Aos 18 anos, ele caiu nas graças de Coppola no set de “Vidas sem rumo” (1983), e, dali, foi ser o irmão caçula de Mickey Rourke em “Rumble fish”. O sucesso de seu perfil à la James Dean foi tanto que ele passou duas décadas brilhando na seara dos cults, estrelando joias: “Drugstore Cowboy” (1989), “Vida de solteiro” (1992), “Um sonho sem limites” (1995), “Ciladas da sorte” (1996) e “Garotas selvagens” (1998). Mas foi perdendo, filme a filme, sua aura de “galã sexy atormentado”, deixando de empolgar os estúdios – e há fofocas falando de litros e litros de álcool perdidos em seu sangue, nesses dias de vacas magras. No fim dos anos 1990, Dillon ensaiou uma virada: roubou a cena de Ben Stiller, coadjuvando no fenômeno de bilheteria “Quem vai ficar com Mary?” (1998), protagonizando uma antológica cena de luta contra um cachorro. Mas a autoparódia que fez ali de seu jeito viril, só foi bem vista, à época, pelos fãs de comédia. Aquela interpretação desgastou sua imagem apolínea aos olhos de seus fãs do passado.
“É curioso notar como Lars evita colocar tragédias no histórico de Jack, em seu novo filme, para evitar qualquer justificativa para seus atos. Não há mágoas que o impelem a matar e sim uma pulsão destruidora, disfarçada sob seus modos tímidos e ingênuos”, define Dillon, que, na tela, brutaliza a personagem de Uma Thuman com uma fúria que chocou Cannes. “O maior desafio no set nem era Lars, famoso por seu jeito autoritário. Eu já tinha ouvido de muitos colegas o quanto Lars é… digamos… peculiar. Mas a gente se entendeu. Ele exigiu de mim o horror. O difícil era lidar com essa força destruidora. Tinha horas em que eu mesmo me chocava. Tinha horas na filmagem em que eu precisava respirar e pensar: ‘Não sou eu, é o Jack’. Não pode haver moralismo”.

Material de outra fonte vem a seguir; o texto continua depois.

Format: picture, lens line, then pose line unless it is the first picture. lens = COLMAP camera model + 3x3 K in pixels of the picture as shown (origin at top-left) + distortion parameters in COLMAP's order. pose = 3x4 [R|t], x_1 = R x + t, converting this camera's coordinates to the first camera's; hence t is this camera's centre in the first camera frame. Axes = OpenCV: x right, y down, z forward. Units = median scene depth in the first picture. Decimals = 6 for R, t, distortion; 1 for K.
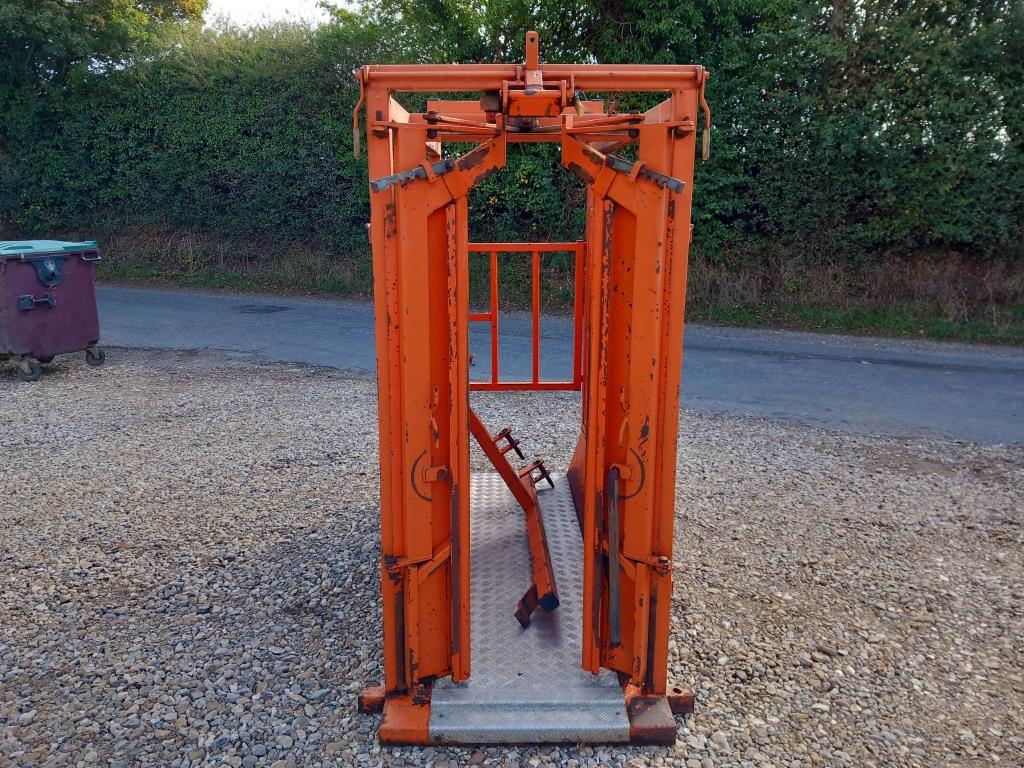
lens RADIAL K [[807.3, 0, 507.2], [0, 807.3, 382.1], [0, 0, 1]] dist [0.011133, -0.016746]
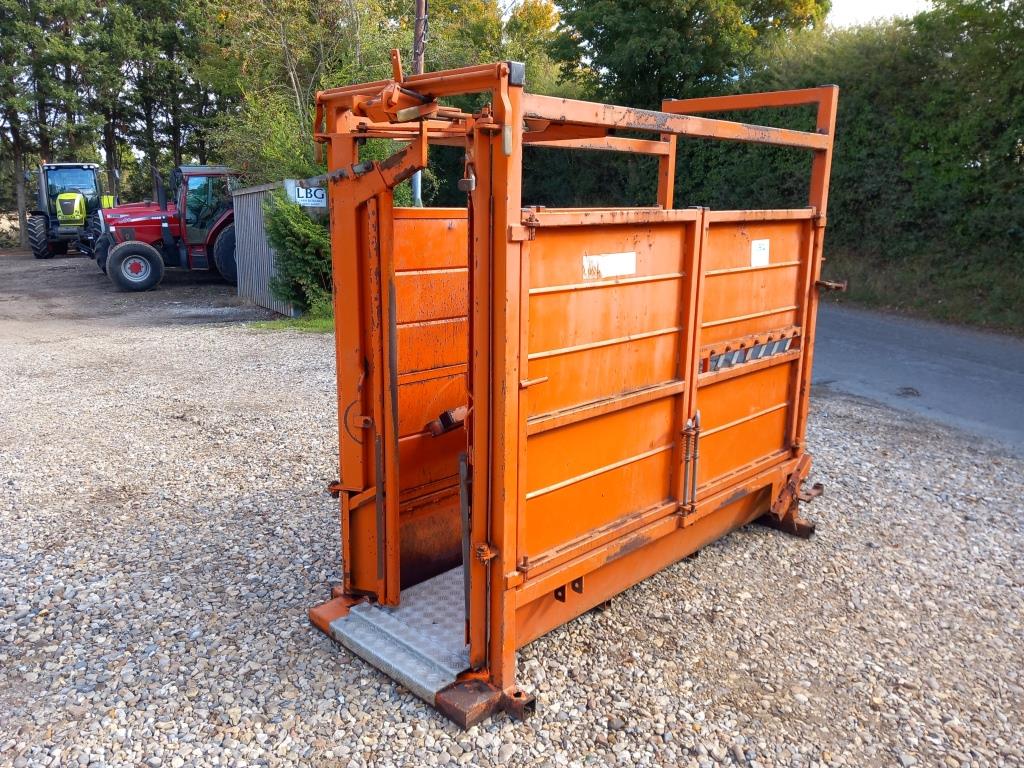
lens RADIAL K [[807.3, 0, 513.5], [0, 807.3, 387.4], [0, 0, 1]] dist [0.011133, -0.016746]
pose [[0.699577, 0.169139, -0.694250, 0.621737], [-0.168217, 0.983258, 0.070042, -0.041442], [0.694475, 0.067785, 0.716317, 0.198025]]
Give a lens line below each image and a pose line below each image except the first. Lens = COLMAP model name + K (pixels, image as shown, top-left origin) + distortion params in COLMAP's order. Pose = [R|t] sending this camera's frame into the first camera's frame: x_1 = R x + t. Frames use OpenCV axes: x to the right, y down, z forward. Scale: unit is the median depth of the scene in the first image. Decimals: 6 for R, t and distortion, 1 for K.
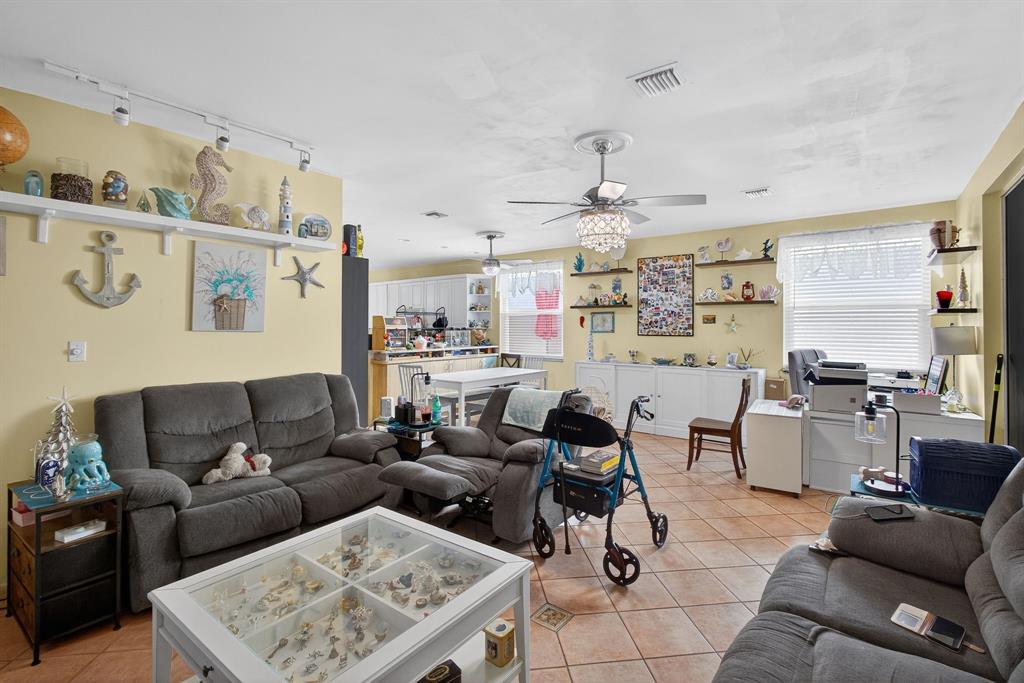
lens RADIAL K [[461.4, 0, 518.5], [0, 461.4, 320.9], [0, 0, 1]] dist [-0.001764, -0.000023]
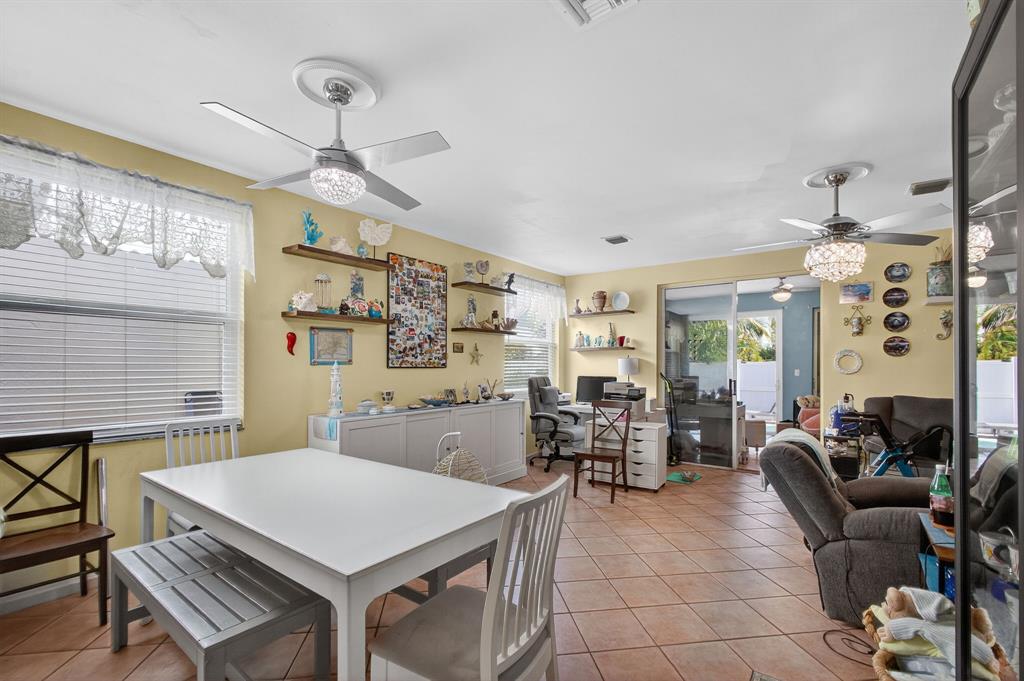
lens RADIAL K [[452.7, 0, 509.0], [0, 452.7, 362.7], [0, 0, 1]] dist [0.000536, 0.000037]
pose [[-0.016275, 0.001915, 0.999866, -0.406903], [-0.012092, 0.999925, -0.002112, 0.023593], [-0.999794, -0.012124, -0.016250, 0.871001]]
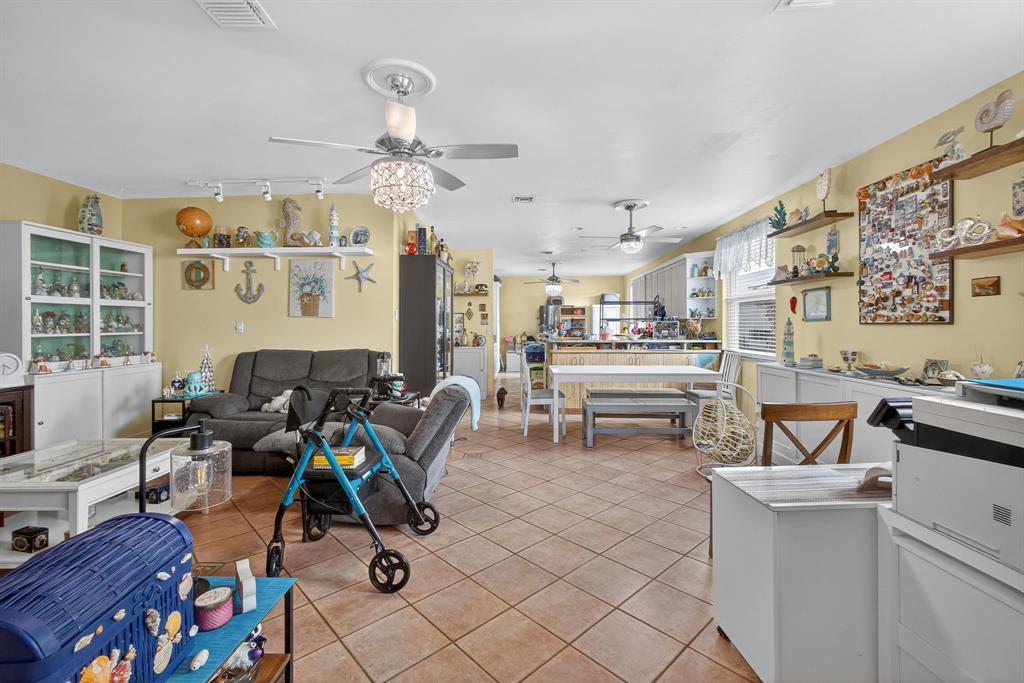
lens RADIAL K [[441.1, 0, 515.0], [0, 441.1, 324.2], [0, 0, 1]] dist [-0.000171, 0.001604]
pose [[0.588970, -0.003672, -0.808147, 0.466014], [0.012645, 0.999909, 0.004672, 0.024186], [0.808056, -0.012971, 0.588963, 0.349824]]
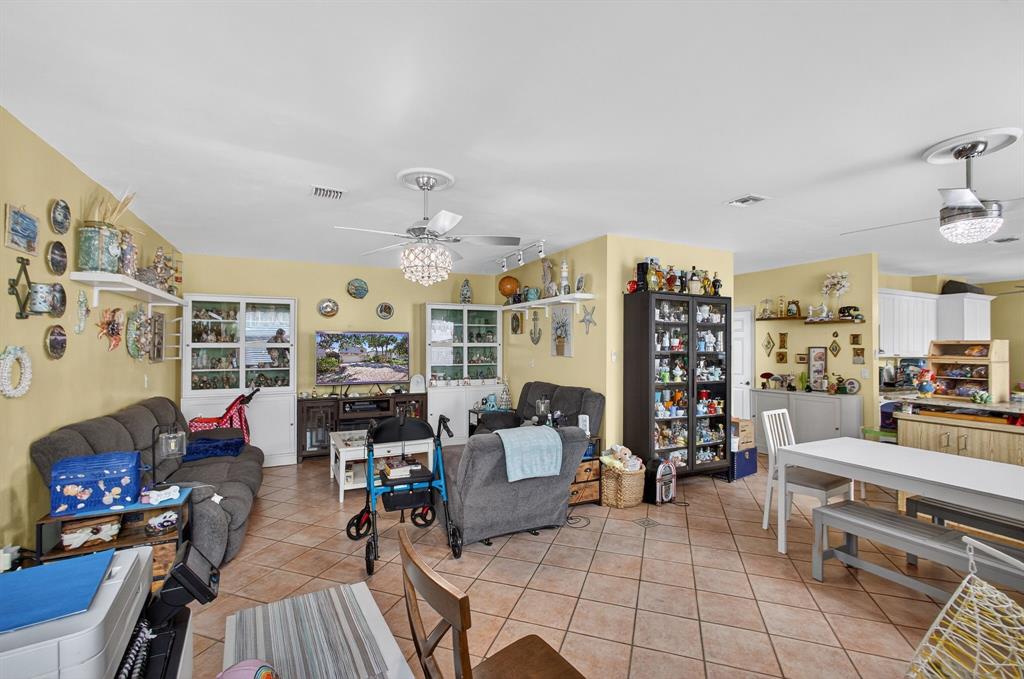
lens RADIAL K [[449.3, 0, 512.0], [0, 449.3, 339.5], [0, 0, 1]] dist [0.001370, 0.000111]
pose [[-0.445831, -0.016207, -0.894970, 0.493363], [0.005127, 0.999773, -0.020659, -0.003203], [0.895102, -0.013799, -0.445647, 0.805032]]
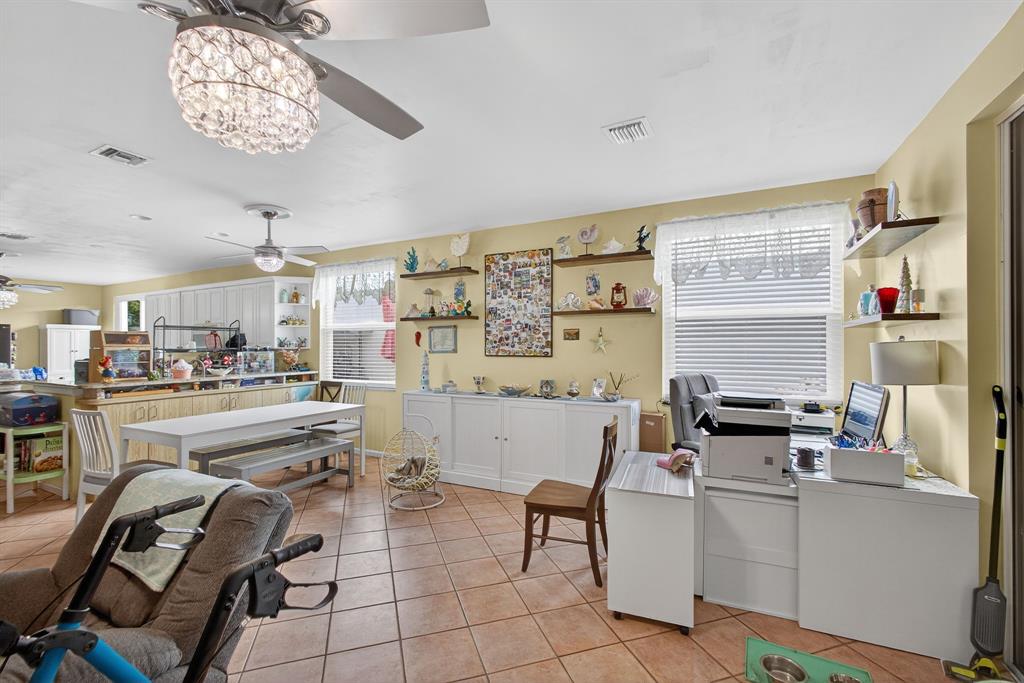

Este ano, o presidente do júri de San Sebastián é o irlandês Neil Jordan. Ele vai coordenar um time de jurados na avaliação de uma leva de 17 longas-metragens, começando por “Blackbird”, de Roger Michell, que abre o evento. O Brasil está no páreo com “Pacificado”, drama sobre o ato contínuo de resistência de quem vive em periferias cariocas. A direção é de Paxton Winters e a produção de Darren Aronofsky, com Shirley Cruz, Débora Nascimento e José Loreto no elenco. Mas a maior aposta para o prêmio principal, a Concha de Ouro, é o já citado “Zeroville”, de James Franco, que traça um painel dos bastidores de Hollywood em 1969.